ECLI:NL:RBDHA:2023:8832
Rechtbank Den Haag
- Vereenvoudigde behandeling
- Rechtspraak.nl
Asielaanvraag en niet-ontvankelijkheid van beroep wegens prematuur ingediende ingebrekestelling
In deze zaak heeft eiseres, een Oekraïense nationaliteit, op 24 februari 2021 een aanvraag ingediend voor een verblijfsvergunning asiel voor bepaalde tijd. Na een lange periode zonder besluit, heeft eiseres op 20 oktober 2022 de Staatssecretaris van Justitie en Veiligheid in gebreke gesteld wegens het niet tijdig beslissen op haar aanvraag. Vervolgens heeft zij op 8 november 2022 beroep ingesteld tegen het uitblijven van een besluit. De Staatssecretaris heeft op 22 november 2022 een verweerschrift ingediend.
De rechtbank heeft op basis van artikel 8:54 van de Algemene wet bestuursrecht (Awb) uitspraak gedaan zonder zitting. De rechtbank overweegt dat het niet tijdig nemen van een besluit gelijkgesteld wordt met een besluit, zoals bepaald in artikel 6:2 van de Awb. Eiseres heeft haar ingebrekestelling prematuur ingediend, aangezien de wettelijke beslistermijn op het moment van indienen nog niet was verstreken. Dit is in overeenstemming met artikel 43a van de Vreemdelingenwet 2000, dat een verlenging van de beslistermijn voor Oekraïense vreemdelingen regelt.

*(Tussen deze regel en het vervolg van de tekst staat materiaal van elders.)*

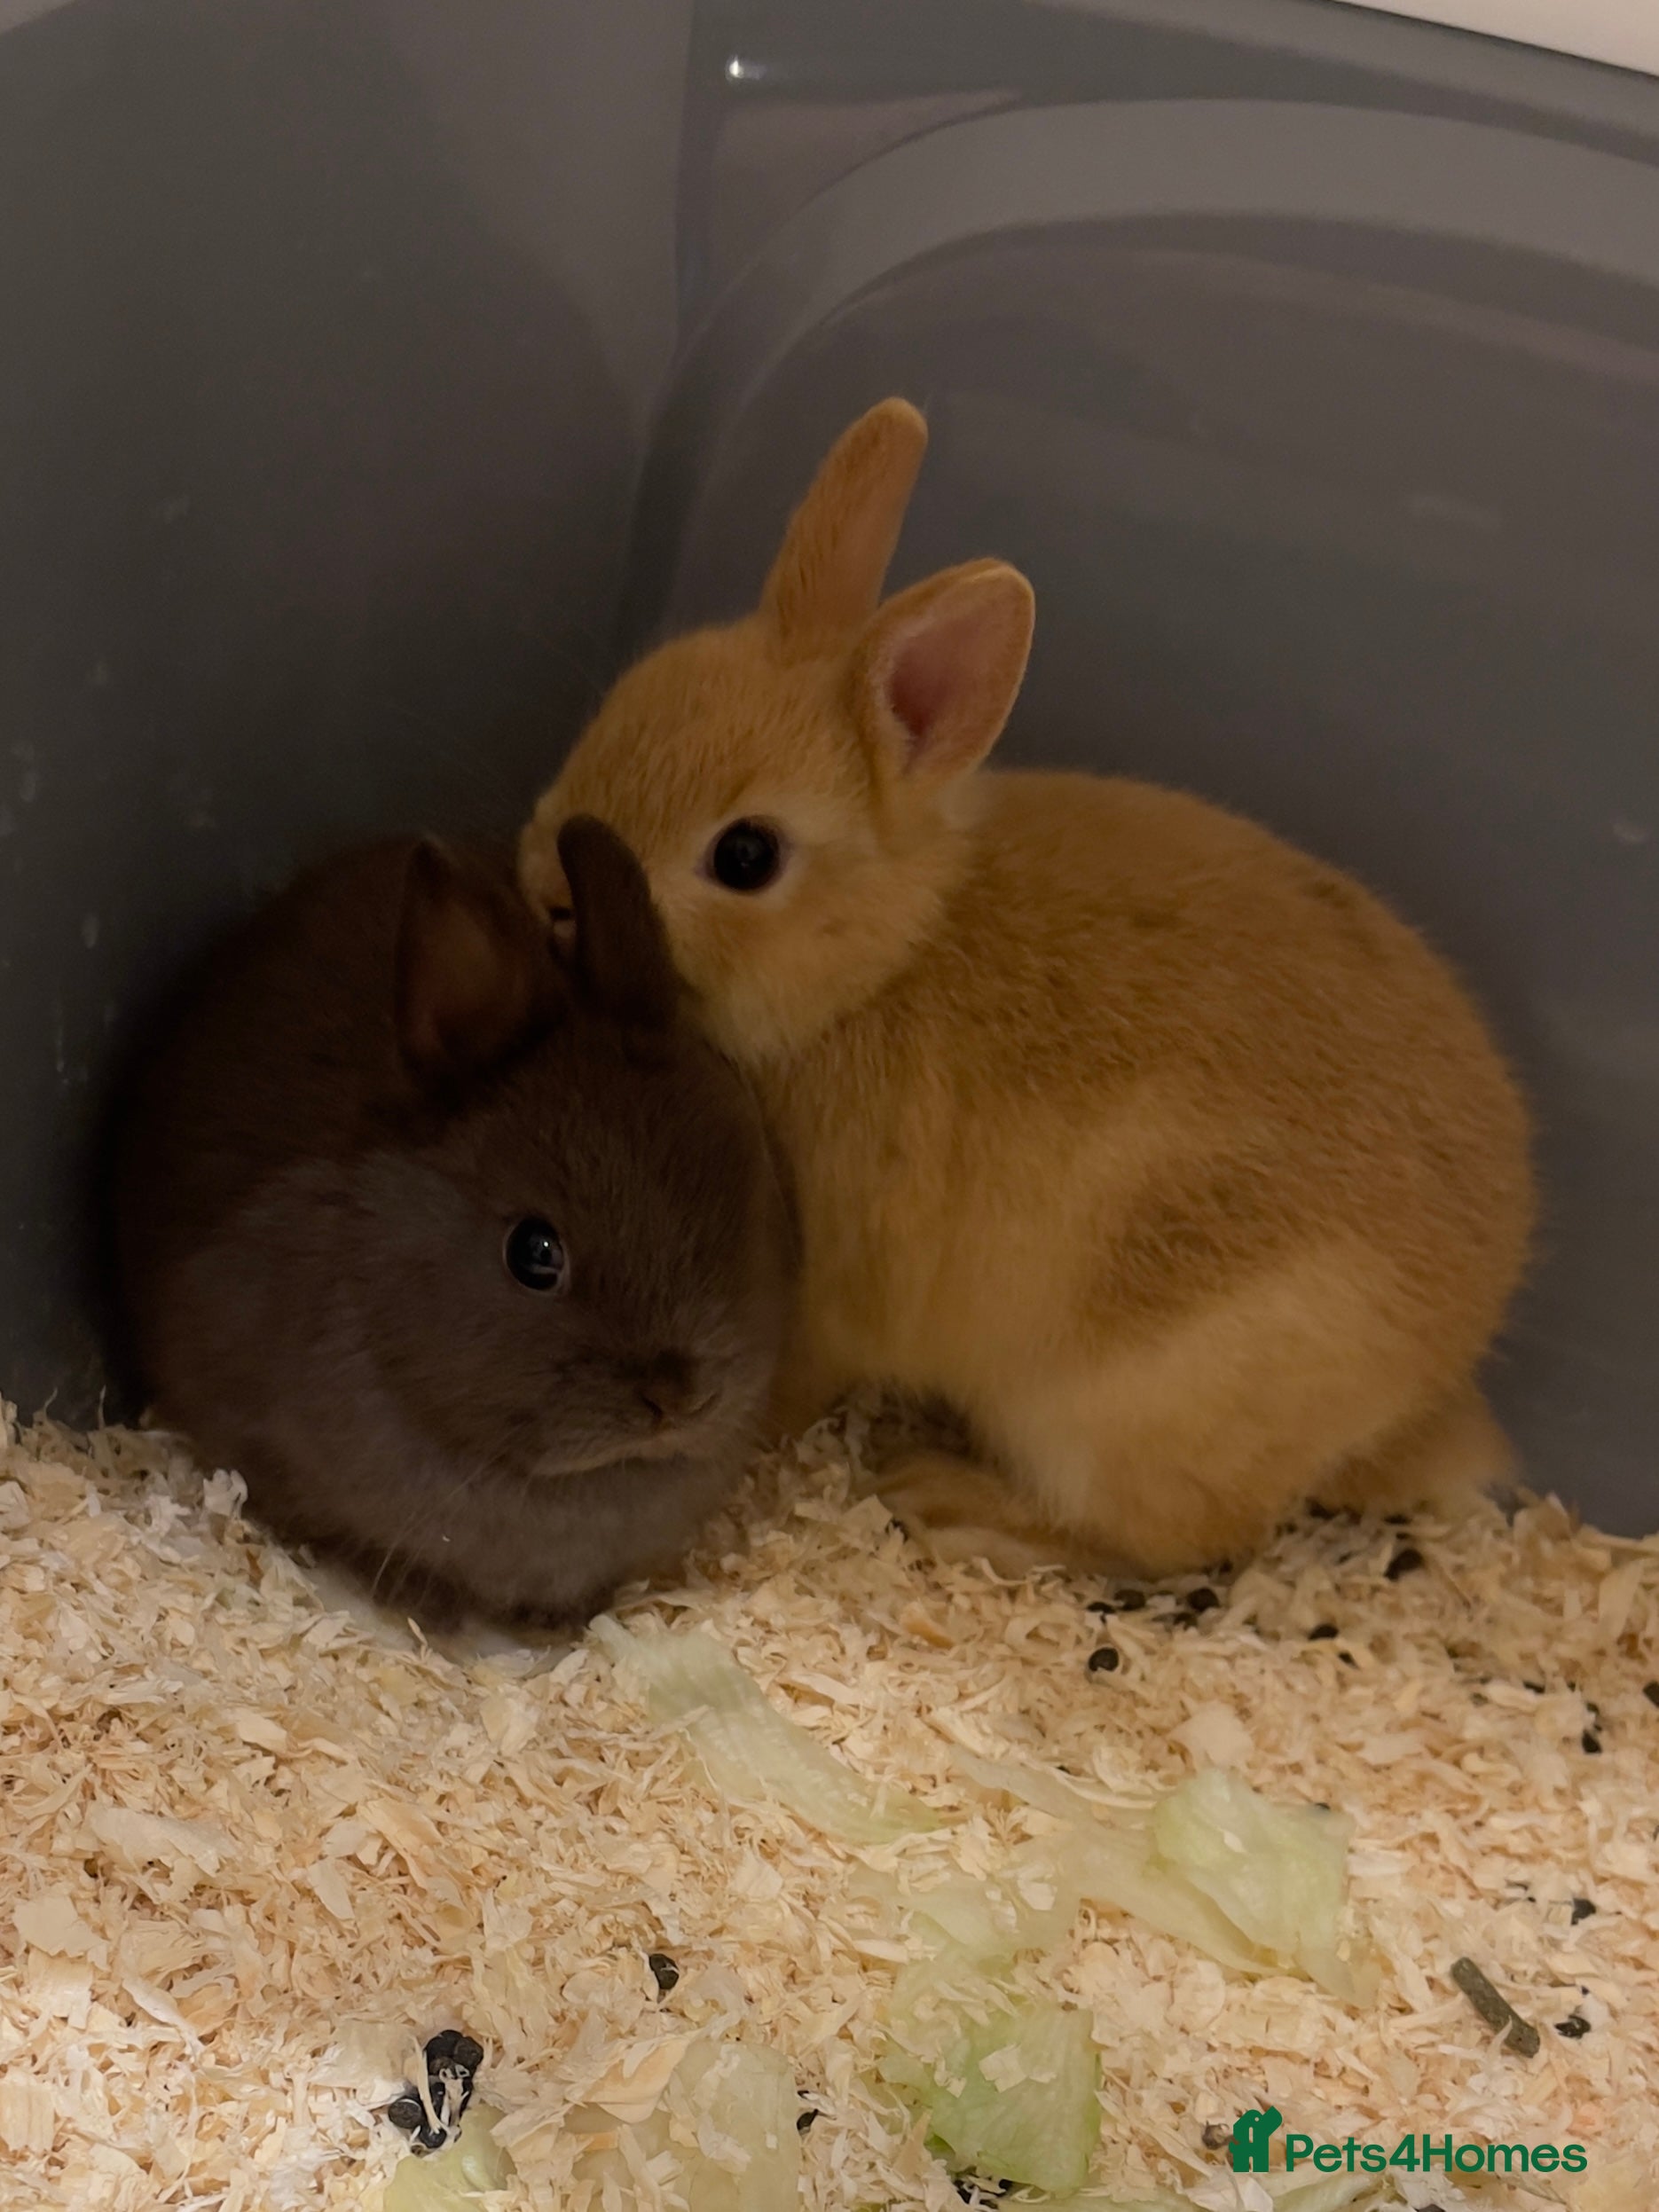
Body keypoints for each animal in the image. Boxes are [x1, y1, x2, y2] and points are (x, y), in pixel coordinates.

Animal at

De rechtbank concludeert dat de ingebrekestelling niet geldig is, waardoor het beroep niet-ontvankelijk is. Er is geen aanleiding voor een proceskostenvergoeding. De uitspraak is gedaan door mr. F. Sijens, rechter, en openbaar gemaakt op www.rechtspraak.nl. Partijen zijn geïnformeerd over de mogelijkheid om een verzetschrift in te dienen binnen zes weken na de uitspraak.